§ **What to produce**:
The expected answer is every line of the material that contains the word "down".

==============================

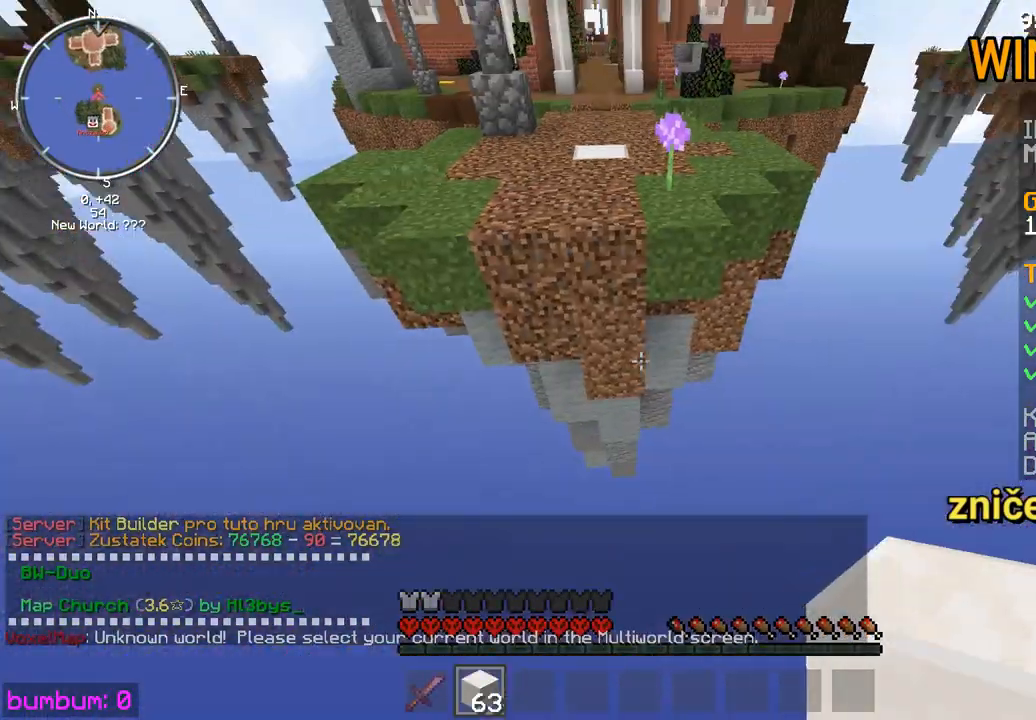
{"keys": ["down"], "mouse": [], "events": [[150, "up", "up"], [317, "mouse_right", "down"], [383, "down", "down"], [383, "mouse_right", "up"]]}
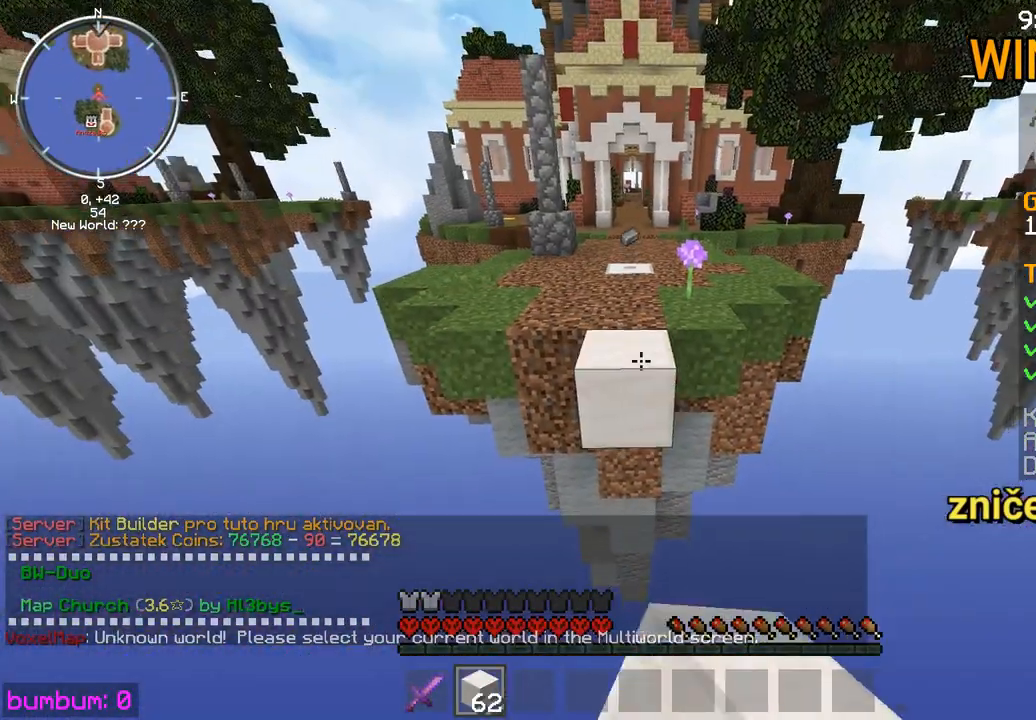
{"keys": ["down"], "mouse": ["right"], "events": [[33, "mouse_right", "down"], [133, "mouse_right", "up"], [233, "mouse_right", "down"], [300, "mouse_right", "up"], [467, "mouse_right", "down"]]}
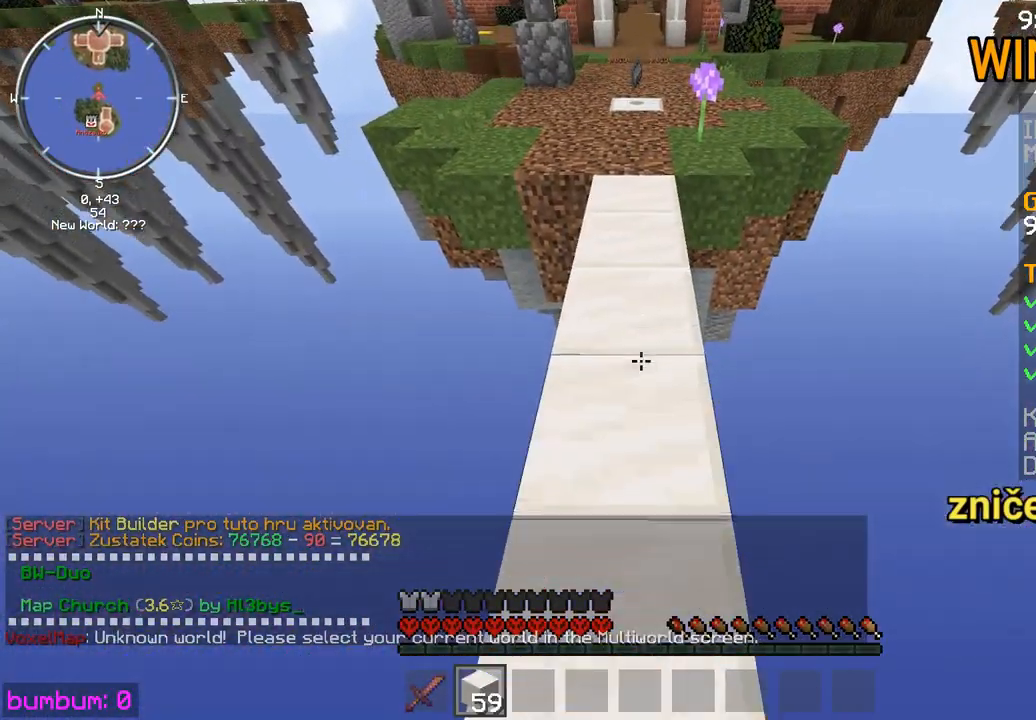
{"keys": ["up"], "mouse": [], "events": [[67, "mouse_right", "up"], [100, "down", "up"], [200, "up", "down"]]}
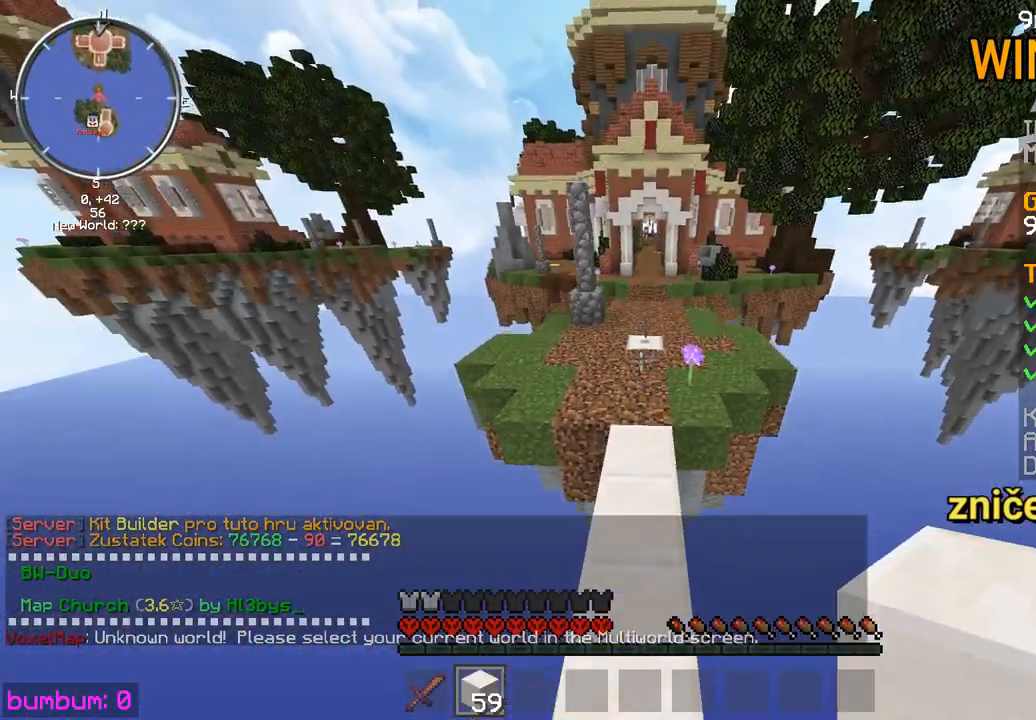
{"keys": ["up"], "mouse": [], "events": [[117, "left", "down"], [250, "mouse_left", "down"], [300, "left", "up"], [300, "mouse_left", "up"]]}
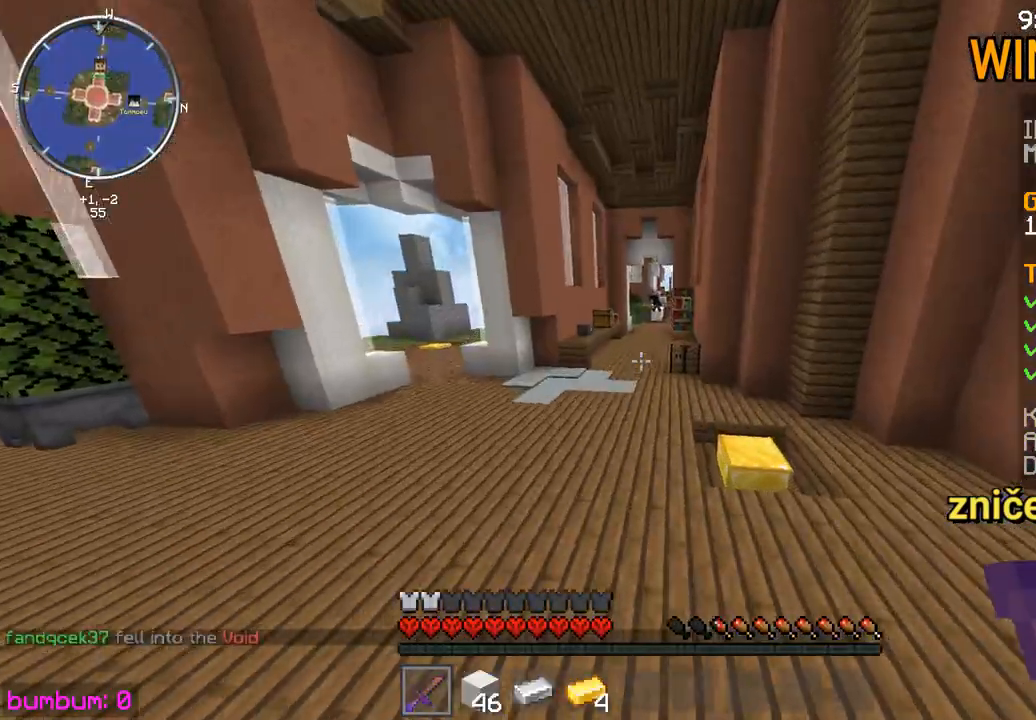
{"keys": ["up"], "mouse": [], "events": []}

==============================

§ **Task solution**:
{"keys": ["down"], "mouse": [], "events": [[150, "up", "up"], [317, "mouse_right", "down"], [383, "down", "down"], [383, "mouse_right", "up"]]}
{"keys": ["down"], "mouse": ["right"], "events": [[33, "mouse_right", "down"], [133, "mouse_right", "up"], [233, "mouse_right", "down"], [300, "mouse_right", "up"], [467, "mouse_right", "down"]]}
{"keys": ["up"], "mouse": [], "events": [[67, "mouse_right", "up"], [100, "down", "up"], [200, "up", "down"]]}
{"keys": ["up"], "mouse": [], "events": [[117, "left", "down"], [250, "mouse_left", "down"], [300, "left", "up"], [300, "mouse_left", "up"]]}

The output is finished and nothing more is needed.